Government Regulates Herbal Practioners

Dioscorides’ Materia Medica, c. 1334 copy in A...

Image via Wikipedia

New Regulations for Herbal Practioners

Herbal medicine has long been a thorn in the flesh of pharmaceutical companies, watching potential clients turn away from drugs, with their many adverse side effects, and choosing to be treated in traditional ways.

However, there was not doubt that many very dubious herbal remedies were to be found on the Internet, and in back-street shops.  Some were even dangerous, and with no regulation customers had no way of ensuring what they were buying was safe.

Recently the EU – aided and encouraged by pharmaceutical companies – has been looking into banning these products.

But what the pharma companies proposed would have seen many reputable herbal remedies banned under a blanket ban, together with remedies with no proven record, but which did no-one any harm, and made some customers happy.

In a bid to outlaw some of the dubious herbal remedies floating around on the internet, the Government announced the introduction of statutory regulation of herbal practitioners in the UK.   Without this new regulation their practices would be outlawed from 1st May.

Statutory Regulations

The new College of Medicine welcomed the announcement that practitioners of herbal medicine are to be statutorily regulated.  It believes that statutory regulation is vital, if UK herbal practitioners are to continue to practise and prescribe in compliance with new EU regulations.

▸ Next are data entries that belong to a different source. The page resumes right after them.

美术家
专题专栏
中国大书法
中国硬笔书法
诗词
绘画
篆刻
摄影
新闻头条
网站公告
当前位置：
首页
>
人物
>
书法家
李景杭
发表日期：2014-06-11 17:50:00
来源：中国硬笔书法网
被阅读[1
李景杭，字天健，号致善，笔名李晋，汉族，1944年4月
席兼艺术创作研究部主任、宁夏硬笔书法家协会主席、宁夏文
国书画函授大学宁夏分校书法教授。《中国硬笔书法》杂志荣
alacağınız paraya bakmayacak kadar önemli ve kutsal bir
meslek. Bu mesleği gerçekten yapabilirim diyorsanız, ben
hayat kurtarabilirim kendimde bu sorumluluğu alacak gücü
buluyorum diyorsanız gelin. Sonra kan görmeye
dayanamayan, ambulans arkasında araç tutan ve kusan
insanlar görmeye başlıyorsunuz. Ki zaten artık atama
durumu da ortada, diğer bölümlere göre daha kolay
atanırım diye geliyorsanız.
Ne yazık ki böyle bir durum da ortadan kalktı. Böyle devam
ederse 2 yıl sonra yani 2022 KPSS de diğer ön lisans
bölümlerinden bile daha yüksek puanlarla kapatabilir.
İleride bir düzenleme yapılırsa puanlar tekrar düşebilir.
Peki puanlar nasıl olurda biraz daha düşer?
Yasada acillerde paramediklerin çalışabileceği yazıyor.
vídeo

This decision will ensure good practice, and the provision of safe products for the thousands of patients who visit herbal practitioners every year.

The register will be administered by the Health Professions Council, the independent statutory body that ensures practitioners meet proper standards of qualifications, training, professional skills and conduct.

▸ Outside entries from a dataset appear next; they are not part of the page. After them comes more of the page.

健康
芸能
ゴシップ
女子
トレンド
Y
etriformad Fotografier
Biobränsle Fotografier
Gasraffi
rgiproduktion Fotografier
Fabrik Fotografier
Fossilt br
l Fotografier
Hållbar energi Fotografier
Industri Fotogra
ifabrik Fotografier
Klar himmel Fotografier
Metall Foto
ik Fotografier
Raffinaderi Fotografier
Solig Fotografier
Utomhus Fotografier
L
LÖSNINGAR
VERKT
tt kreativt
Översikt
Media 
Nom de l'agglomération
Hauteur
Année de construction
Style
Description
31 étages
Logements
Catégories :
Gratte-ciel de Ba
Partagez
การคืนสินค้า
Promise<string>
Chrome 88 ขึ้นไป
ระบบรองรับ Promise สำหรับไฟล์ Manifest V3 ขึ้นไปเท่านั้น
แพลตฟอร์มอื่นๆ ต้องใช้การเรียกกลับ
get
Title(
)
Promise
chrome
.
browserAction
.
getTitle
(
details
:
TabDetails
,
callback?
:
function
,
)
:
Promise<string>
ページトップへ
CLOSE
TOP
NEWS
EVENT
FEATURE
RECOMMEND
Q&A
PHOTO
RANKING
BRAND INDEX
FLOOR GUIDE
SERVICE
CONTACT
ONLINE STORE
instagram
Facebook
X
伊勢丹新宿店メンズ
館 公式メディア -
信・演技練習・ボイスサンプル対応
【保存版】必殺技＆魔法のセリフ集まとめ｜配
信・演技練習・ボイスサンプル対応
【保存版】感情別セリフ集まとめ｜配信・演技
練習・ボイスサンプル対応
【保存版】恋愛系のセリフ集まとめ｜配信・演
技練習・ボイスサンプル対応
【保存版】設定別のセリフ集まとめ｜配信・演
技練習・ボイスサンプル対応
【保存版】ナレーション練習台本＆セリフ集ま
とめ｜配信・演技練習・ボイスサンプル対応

The move to statutory regulation of this sector is in line with the College of Medicine’s aim to develop safe and evidence-based patient choice.  Without statutory regulation, the use of traditional Chinese medicine, Ayurveda or other types of herbal medicine could have been effectively outlawed once the new EU Traditional Herbal Directive comes into force.

“The Government has put the safety and interests of patients first. This is essential if the UK is to provide safe and evidence-based healthcare choices.” said College of Medicine Chairman, Dr Michael Dixon.

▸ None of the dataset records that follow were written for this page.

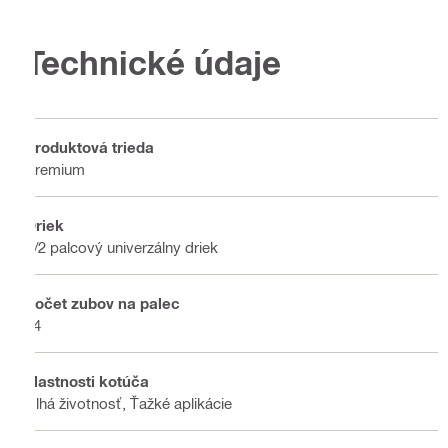
Technické údaje
Produktová trieda
Premium
Driek
1/2 palcový univerzálny driek
Počet zubov na palec
14
Vlastnosti kotúča
Dlhá životnosť, Ťažké aplikácie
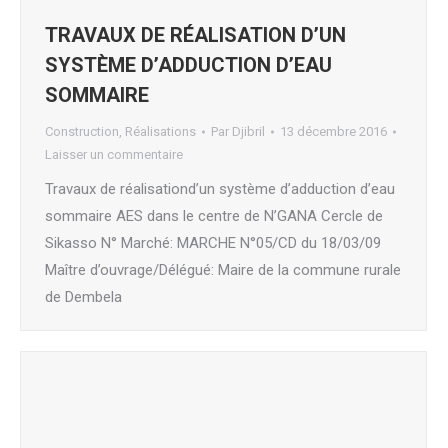
TRAVAUX DE RÉALISATION D’UN
SYSTÈME D’ADDUCTION D’EAU
SOMMAIRE
Construction
,
Réalisations
Par
Djibril
13 décembre 2016
Laisser un commentaire
Travaux de réalisationd’un système d’adduction d’eau
sommaire AES dans le centre de N’GANA Cercle de
Sikasso N° Marché: MARCHE N°05/CD du 18/03/09
Maître d’ouvrage/Délégué: Maire de la commune rurale
de Dembela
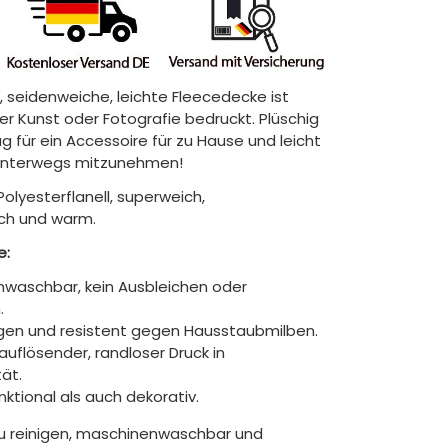
, seidenweiche, leichte Fleecedecke ist
hrer Kunst oder Fotografie bedruckt. Plüschig
 für ein Accessoire für zu Hause und leicht
unterwegs mitzunehmen!
Polyesterflanell, superweich,
ch und warm.
e:
waschbar, kein Ausbleichen oder
.
gen und resistent gegen Hausstaubmilben.
auflösender, randloser Druck in
tät.
ktional als auch dekorativ.
zu reinigen, maschinenwaschbar und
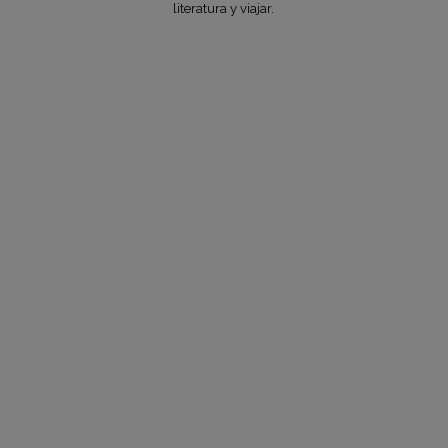
literatura y viajar.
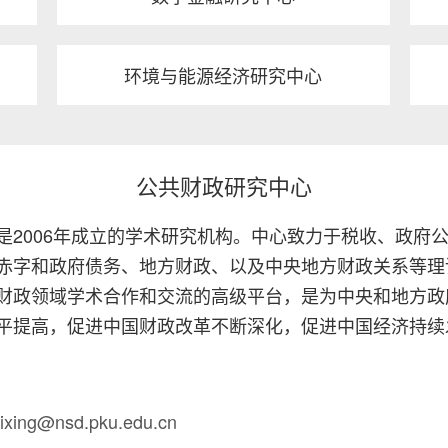
环境与能源经济研究中心
公共财政研究中心
是2006年成立的学术研究机构。中心致力于税收、政府
赤字和政府债务、地方财政、以及中央地方财政关系等理
财政领域学术合作和交流的高级平台，是为中央和地方政
平提高，促进中国财政改革不断深化，促进中国经济持续
ilixing@nsd.pku.edu.cn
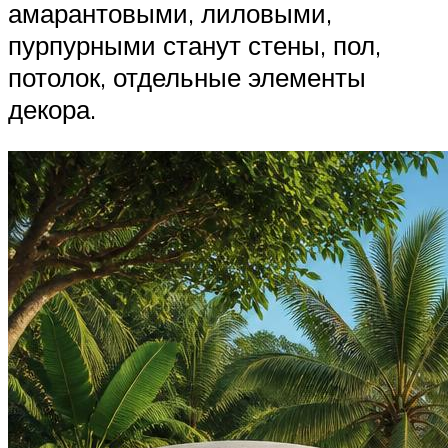
амарантовыми, лиловыми,
пурпурными станут стены, пол,
потолок, отдельные элементы
декора.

Professor George Lewith, College of Medicine Vice Chair and Professor of Health Research at Southampton University, said: “Evidence for the efficacy of herbal medicines is growing; they may offer cheap, safe and effective approaches for many common complaints. The College of Medicine values this pluralistic approach to care”.

Kaye McIntosh, College of Medicine Vice Chair and Acting Chair of its Patients’ Council, said: “Without statutory regulation many herbal practitioners in the UK would have been unable to continue practising and thousands of patients would be unable to make the choice to use herbal treatments. Statutory regulation of this sector is clearly the best way to ensure the safe provision of herbal practice.”

Today’s announcement is a result of Government research and public consultation over the last decade.

“This announcement has been a long time coming, so it is now essential that the HPC moves forward as fast as possible with statutory regulation. The College would like to see swift, thoughtful and robust regulation that protects the public from adulterated products, encourages the safe practice of herbal medicine and enables the development of the profession.” said Professor Lewith.


The College of Medicine is an alliance of doctors, nurses, health professionals and scientists. Eventually patients will also be involved, as it is committed to patient centred medicine; and to improving the health, wellbeing and care of individual patients and local populations.

Statutory regulation of herbal practitioners has had the backing of a report from the House of Lords’ Science and Technology Committee and two independently chaired Department of Health working parties under Professor Michael Portillo. Following the publication of the last report in 2008, the Government ran a public consultation that elicited over 6,000 responses, the majority of which favoured this Government initiative.